N’importe quel comptable qui a eu à gérer les comptes d’un journal sait pertinemment que les charges fiscales et parafiscales dépassent les 60%, sans compter les autres charges, cela surtout que le modèle économique qui permet de viabiliser l’activité consiste dans la seule publicité institutionnelle, manne unique qui doit payer les salaires, permettre de s’acquitter de toutes les charges, tout en allant en partie à l’épuration des dettes et des échéances.

Une volonté politique
forte et intacte

Ceci pour dire que n’était la volonté politique de faire vivre la presse, il n’y aurait plus un seul journal sur la place, la seule différence serait alors dans l’ordre de succession des annonces nécrologiques des titres.
Le tenant de cette volonté politique, aujourd’hui, est le Président, qui a conscience que le multipartisme rime avec pluralisme médiatique, même s’il croit également, dur comme fer, que cette diversité ne doit pas être source de discorde, mais plutôt d’enrichissement et de cohésion, avec une presse qui fait front uni quand il s’agit de défendre les intérêts supérieurs du pays contre les ennemis de l’intérieur et les ennemis de l’extérieur.
L’euphorie à laquelle avait donné lieu l’avènement des réseaux sociaux comme gage d’un acquis libertaire irréversible pour les sociétés et comme lieu d’échanges médiatiques qui se substituerait aux médias classiques, a vite donné lieu, a contrario, à un désenchantement généralisé à travers lequel se révélait à la face du monde le danger que représente un espace ouvert, sans régulation, sans garde-fous, sans balises éthiques et déontologiques, et sans frontières qui définissent les critères et les règles de préservation des intérêts nationaux des Etats et des communautés nationales.
Même les grands Etats dits de tradition démocratique qui défendaient l’ouverture qu’imposent les réseaux sociaux, ont vite fait de faire marche arrière, se rendant compte, à leur corps défendant, que l’opinion qui se constitue dans l’inintelligence, la manipulation et l’absence de concertation est une opinion dévastatrice, créatrice de chaos (chaos créatif pour les destructeurs).
La marche arrière n’est ni possible ni recommandée, mais la régulation, elle, est faisable et l’un des instruments de la régulation des réseaux sociaux, est la presse qui détient les clés de la parole sensée, du discours constructif et de la cohésion sociale et le contre-discours du chaos ; elle rejoint parfaitement en cela le discours politique responsable, elle qui dénie même parfois à l’opposition son droit de s’opposer quand il s’agit de défendre le pays contre un ennemi invisible ou de l’extérieur.

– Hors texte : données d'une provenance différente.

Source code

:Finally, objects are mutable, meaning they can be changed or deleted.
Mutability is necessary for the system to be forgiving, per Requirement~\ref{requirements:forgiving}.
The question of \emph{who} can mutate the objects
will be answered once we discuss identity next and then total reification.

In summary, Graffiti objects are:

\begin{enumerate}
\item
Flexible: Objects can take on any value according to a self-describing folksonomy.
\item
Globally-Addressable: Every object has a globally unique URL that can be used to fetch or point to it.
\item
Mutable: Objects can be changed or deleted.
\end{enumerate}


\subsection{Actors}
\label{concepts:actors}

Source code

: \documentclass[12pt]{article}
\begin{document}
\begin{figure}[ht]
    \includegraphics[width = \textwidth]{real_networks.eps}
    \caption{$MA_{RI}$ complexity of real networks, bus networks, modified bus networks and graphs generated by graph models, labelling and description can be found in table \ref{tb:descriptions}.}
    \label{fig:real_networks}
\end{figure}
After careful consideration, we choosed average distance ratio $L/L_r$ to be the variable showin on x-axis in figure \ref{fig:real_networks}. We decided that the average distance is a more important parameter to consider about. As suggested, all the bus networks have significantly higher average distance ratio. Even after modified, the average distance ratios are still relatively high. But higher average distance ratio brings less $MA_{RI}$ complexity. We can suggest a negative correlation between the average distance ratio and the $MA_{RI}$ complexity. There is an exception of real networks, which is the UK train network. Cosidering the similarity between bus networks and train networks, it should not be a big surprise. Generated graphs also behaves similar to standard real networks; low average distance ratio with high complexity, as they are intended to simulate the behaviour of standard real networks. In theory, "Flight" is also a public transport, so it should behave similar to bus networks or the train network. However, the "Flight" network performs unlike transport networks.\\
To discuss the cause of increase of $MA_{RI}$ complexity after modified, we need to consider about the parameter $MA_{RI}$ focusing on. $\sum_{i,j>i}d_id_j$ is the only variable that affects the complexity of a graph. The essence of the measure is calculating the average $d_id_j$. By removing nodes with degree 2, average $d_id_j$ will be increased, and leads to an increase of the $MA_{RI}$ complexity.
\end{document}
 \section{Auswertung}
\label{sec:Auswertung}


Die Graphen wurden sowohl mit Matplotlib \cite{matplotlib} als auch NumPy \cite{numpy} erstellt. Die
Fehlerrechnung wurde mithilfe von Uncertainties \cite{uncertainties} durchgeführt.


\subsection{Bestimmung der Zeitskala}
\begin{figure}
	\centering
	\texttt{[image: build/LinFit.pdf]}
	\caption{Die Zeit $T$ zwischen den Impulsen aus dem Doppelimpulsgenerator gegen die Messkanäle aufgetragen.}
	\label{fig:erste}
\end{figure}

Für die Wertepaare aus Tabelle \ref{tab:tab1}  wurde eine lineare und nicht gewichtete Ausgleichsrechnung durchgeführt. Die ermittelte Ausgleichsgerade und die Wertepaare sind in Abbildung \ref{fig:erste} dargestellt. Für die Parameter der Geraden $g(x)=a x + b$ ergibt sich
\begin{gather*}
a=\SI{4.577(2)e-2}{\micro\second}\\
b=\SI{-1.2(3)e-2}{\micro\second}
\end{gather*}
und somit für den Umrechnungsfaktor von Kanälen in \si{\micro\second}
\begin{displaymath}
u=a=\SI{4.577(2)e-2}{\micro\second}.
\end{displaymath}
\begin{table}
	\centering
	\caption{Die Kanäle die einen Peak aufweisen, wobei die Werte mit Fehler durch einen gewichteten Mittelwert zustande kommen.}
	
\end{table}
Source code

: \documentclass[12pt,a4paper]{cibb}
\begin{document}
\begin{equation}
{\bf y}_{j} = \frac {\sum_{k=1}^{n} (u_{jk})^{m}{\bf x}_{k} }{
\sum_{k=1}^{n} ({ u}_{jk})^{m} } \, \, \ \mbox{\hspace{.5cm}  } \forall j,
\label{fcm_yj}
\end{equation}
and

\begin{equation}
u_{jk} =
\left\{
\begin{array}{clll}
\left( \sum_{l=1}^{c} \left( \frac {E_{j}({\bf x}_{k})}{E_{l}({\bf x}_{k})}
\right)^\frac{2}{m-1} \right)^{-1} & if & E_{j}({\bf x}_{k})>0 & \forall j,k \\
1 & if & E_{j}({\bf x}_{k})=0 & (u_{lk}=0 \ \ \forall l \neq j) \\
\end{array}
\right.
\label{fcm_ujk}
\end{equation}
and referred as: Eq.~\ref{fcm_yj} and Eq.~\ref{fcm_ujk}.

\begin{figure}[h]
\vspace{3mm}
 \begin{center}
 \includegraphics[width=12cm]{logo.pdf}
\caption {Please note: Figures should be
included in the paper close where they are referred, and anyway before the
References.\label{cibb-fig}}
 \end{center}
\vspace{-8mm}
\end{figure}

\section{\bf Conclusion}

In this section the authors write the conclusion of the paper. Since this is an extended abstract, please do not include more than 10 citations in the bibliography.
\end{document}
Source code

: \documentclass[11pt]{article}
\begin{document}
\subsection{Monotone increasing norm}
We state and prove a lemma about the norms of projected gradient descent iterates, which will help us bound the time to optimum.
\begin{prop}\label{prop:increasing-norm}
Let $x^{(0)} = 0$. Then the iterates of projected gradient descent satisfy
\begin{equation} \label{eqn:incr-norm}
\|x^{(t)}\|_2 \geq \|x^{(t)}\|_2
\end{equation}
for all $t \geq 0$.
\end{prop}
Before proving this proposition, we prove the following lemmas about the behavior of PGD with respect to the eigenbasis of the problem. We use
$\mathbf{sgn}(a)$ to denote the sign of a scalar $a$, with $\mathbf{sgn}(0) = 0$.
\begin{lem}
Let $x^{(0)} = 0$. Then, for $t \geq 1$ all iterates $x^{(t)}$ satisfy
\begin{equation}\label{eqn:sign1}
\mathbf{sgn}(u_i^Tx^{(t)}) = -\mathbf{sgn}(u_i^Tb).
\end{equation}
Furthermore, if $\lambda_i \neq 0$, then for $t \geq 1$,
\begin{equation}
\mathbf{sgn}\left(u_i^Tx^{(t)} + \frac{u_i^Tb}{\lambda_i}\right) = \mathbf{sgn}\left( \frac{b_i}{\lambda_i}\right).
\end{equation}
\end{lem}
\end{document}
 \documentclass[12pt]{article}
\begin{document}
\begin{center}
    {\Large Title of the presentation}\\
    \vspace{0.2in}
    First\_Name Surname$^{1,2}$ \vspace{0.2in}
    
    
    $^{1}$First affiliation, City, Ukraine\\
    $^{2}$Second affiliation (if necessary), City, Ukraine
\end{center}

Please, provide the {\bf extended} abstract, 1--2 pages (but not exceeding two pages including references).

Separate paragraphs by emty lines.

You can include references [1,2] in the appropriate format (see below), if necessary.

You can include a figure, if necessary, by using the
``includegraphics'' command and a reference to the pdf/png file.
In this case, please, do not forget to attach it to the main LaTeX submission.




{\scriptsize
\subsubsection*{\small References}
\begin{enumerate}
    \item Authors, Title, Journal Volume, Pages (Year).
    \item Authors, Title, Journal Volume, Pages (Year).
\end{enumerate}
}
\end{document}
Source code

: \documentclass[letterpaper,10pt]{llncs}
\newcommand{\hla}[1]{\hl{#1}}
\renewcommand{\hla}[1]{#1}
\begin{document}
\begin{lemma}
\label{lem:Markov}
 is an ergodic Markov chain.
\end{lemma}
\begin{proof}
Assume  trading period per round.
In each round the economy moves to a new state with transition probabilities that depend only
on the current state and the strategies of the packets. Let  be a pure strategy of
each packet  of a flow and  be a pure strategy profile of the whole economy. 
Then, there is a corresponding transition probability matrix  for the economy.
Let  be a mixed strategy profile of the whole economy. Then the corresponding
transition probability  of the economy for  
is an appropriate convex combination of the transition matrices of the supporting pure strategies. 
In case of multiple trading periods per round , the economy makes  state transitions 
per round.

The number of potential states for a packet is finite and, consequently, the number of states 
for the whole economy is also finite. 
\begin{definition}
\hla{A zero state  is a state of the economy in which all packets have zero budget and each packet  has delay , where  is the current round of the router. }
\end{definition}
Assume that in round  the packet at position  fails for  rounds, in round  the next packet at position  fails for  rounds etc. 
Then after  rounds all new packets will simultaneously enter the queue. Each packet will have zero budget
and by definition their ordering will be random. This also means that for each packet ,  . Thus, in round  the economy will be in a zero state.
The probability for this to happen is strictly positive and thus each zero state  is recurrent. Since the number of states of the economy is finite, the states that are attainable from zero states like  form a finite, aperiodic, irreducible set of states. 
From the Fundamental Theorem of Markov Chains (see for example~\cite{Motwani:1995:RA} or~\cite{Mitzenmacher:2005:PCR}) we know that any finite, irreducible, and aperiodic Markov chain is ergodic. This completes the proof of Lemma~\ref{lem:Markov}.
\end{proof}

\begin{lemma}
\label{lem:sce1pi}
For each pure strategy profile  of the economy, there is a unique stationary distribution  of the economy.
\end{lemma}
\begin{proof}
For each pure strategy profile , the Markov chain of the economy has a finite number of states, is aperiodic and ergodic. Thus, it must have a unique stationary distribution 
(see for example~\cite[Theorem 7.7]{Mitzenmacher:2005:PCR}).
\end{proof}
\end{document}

Chacun son rôle, et la presse est… mieux gérée

Quand une décision est prise, dans un espace subalterne, qui contrarie et compromet la cohésion et la cohérence de la politique de la tutelle, c’est à chaque fois un caillou que l’on met dans les chaussures du responsable, et des bâtons dans les roues de la presse au nom, dirait-on, de l’intérêt public.
Pourtant, l’intérêt public, pour le cas de la presse, ce ne sont pas les considérations commerciales ou fiscales, dont les autorités en charge, au demeurant, défendent bien la prise en compte avec leurs interlocuteurs de la presse. L’intérêt public, concernant la presse, a été déjà cerné, défini et précisé dans les propos du chef de l’Etat, et sa concrétisation dépend de la manière dont on pourra amener cette presse, volontariste et engager, à sortir de sa misère commerciale et fiscale, pour appréhender, dans l’éthique et l’engagement politique, les grands enjeux nationaux qui engagent le devenir de la nouvelle Algérie.